View Full Version : Filter prototype...
defunkt
21st January 2005, 00:25
Problem I find with filters available for de-noising source video is that they invariably destroy good detail as they remove rubbish. Been experimenting recently with MaskTools & creating masks that preserve the good and discard the bad when used with Overlay() to merge information from the original sharp source and a heavily smoothed version of the frame. Yielded some good results based on enhancing midtones and deprectaing very dark/light areas & also enhancing the dark side of edges while deprectaing the light side of edges against which mosiquito noise tends to be much more visible.
What I couldn't find a way to do with MaskTools was differentiate between foreground objects (which should stay sharp & crisp) & background areas like sky (which benefit from heavy smoothing). This prompted me to knock up my own filter (my first) and try some ideas.
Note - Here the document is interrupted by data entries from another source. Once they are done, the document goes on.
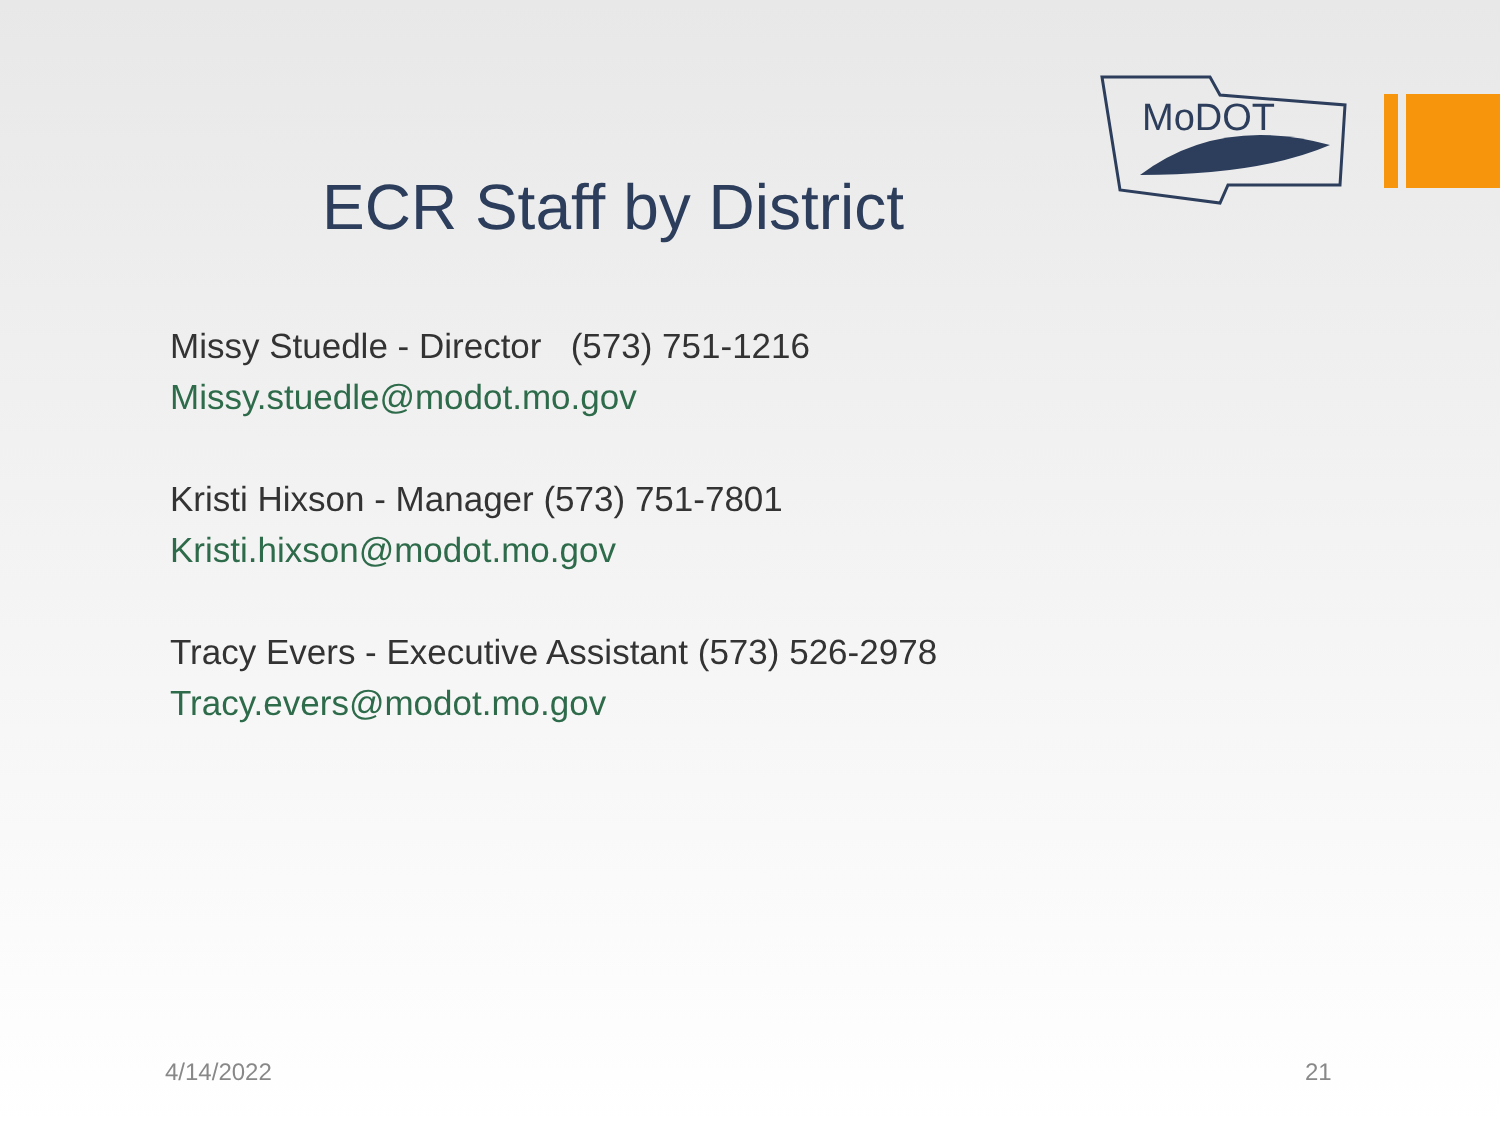MoDOT
ECR Staff by District
Missy Stuedle - Director (573) 751-1216
Missy.stuedle@modot.mo.gov
Kristi Hixson - Manager (573) 751-7801
Kristi.hixson@modot.mo.gov
Tracy Evers - Executive Assistant (573) 526-2978
Tracy.evers@modot.mo.gov
4/14/2022 21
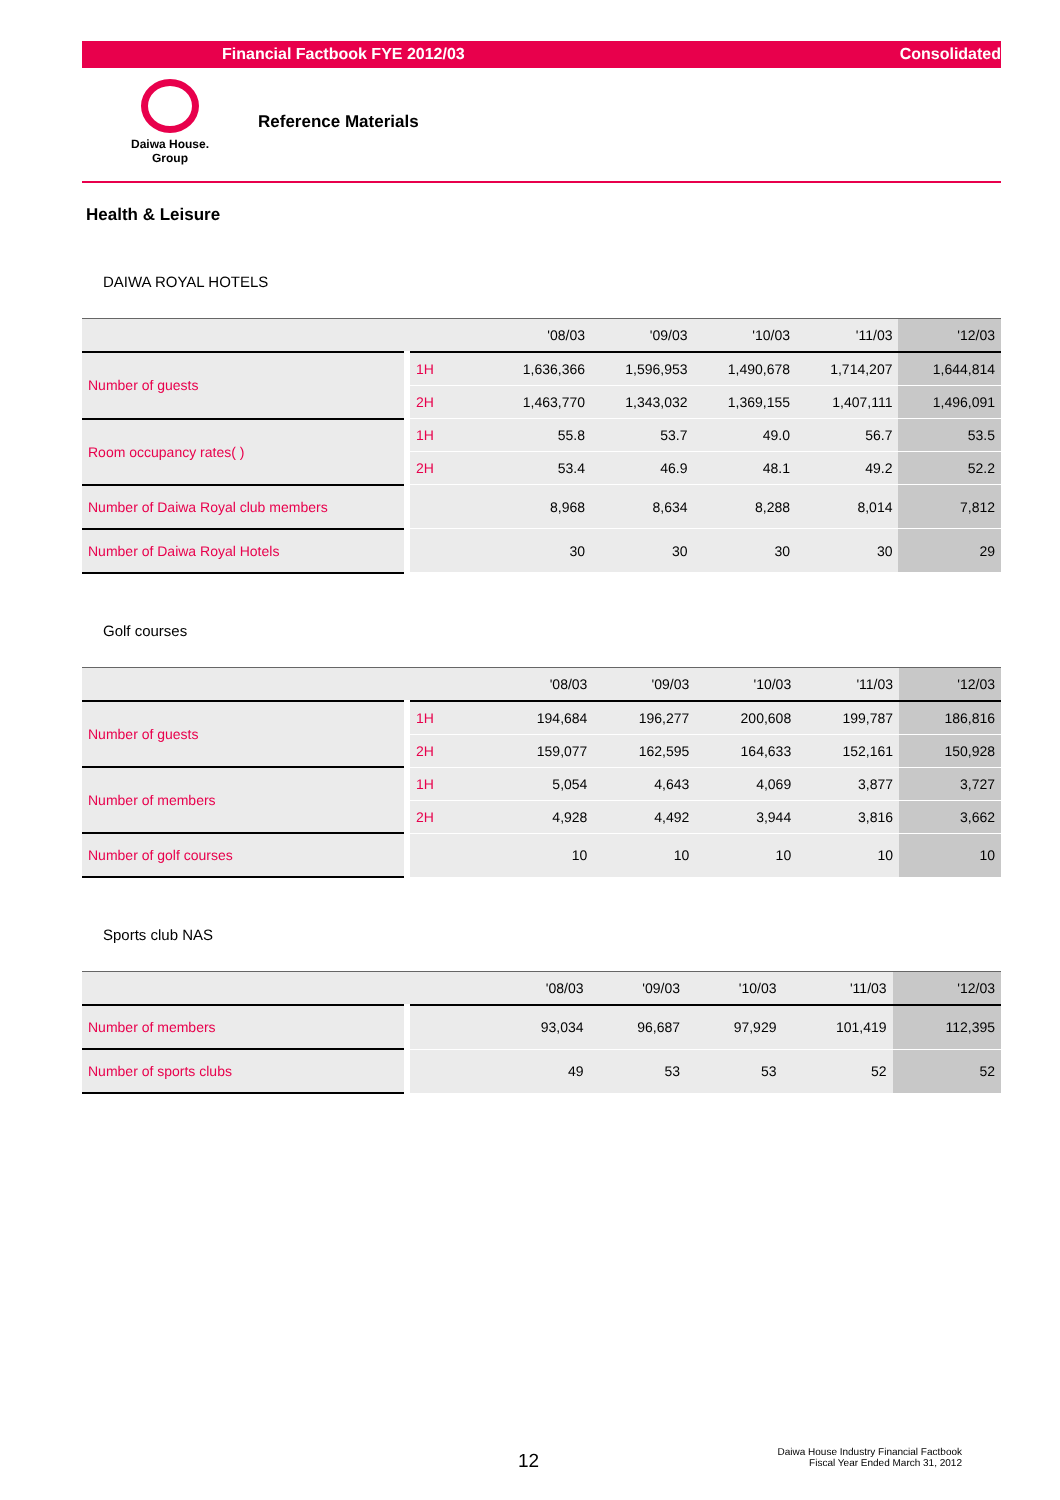Financial Factbook FYE 2012/03 Consolidated
Daiwa House.
Group
Reference Materials
Health & Leisure
DAIWA ROYAL HOTELS
| | | | '08/03 | '09/03 | '10/03 | '11/03 | '12/03 |
| --- | --- | --- | --- | --- | --- | --- | --- |
| Number of guests | 1H | | 1,636,366 | 1,596,953 | 1,490,678 | 1,714,207 | 1,644,814 |
| | 2H | | 1,463,770 | 1,343,032 | 1,369,155 | 1,407,111 | 1,496,091 |
| Room occupancy rates( ) | 1H | | 55.8 | 53.7 | 49.0 | 56.7 | 53.5 |
| | 2H | | 53.4 | 46.9 | 48.1 | 49.2 | 52.2 |
| Number of Daiwa Royal club members | | | 8,968 | 8,634 | 8,288 | 8,014 | 7,812 |
| Number of Daiwa Royal Hotels | | | 30 | 30 | 30 | 30 | 29 |
Golf courses
| | | | '08/03 | '09/03 | '10/03 | '11/03 | '12/03 |
| --- | --- | --- | --- | --- | --- | --- | --- |
| Number of guests | 1H | | 194,684 | 196,277 | 200,608 | 199,787 | 186,816 |
| | 2H | | 159,077 | 162,595 | 164,633 | 152,161 | 150,928 |
| Number of members | 1H | | 5,054 | 4,643 | 4,069 | 3,877 | 3,727 |
| | 2H | | 4,928 | 4,492 | 3,944 | 3,816 | 3,662 |
| Number of golf courses | | | 10 | 10 | 10 | 10 | 10 |
Sports club NAS
| | | | '08/03 | '09/03 | '10/03 | '11/03 | '12/03 |
| --- | --- | --- | --- | --- | --- | --- | --- |
| Number of members | | | 93,034 | 96,687 | 97,929 | 101,419 | 112,395 |
| Number of sports clubs | | | 49 | 53 | 53 | 52 | 52 |
12
Daiwa House Industry Financial Factbook
Fiscal Year Ended March 31, 2012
After a promising start with one method I'm about ready to abandon it. However I can't help but think that somebody with better math, better C++ or a better understanding of UV values might see merit in the basic idea and that it's just that my implementation is naive. So...
Given a frame like...
http://www.ionwerks.net/defunkt/source.png
... if the filter I've knocked up (http://www.ionwerks.net/defunkt/myfilter.zip) is passed this frame (I use the smoothed version) with the UV planes intact and the Y plane turned into an edge mask like...
smooth=Deen(UnFilter(source, -100, -75), "a2d", 2, 10, 12)
result=YV12Convolution(smooth, "1 1 1 0 1 1 1", "1 1 1 0 1 1 1")
result=YV12LUTXY(smooth, result, "y x - abs")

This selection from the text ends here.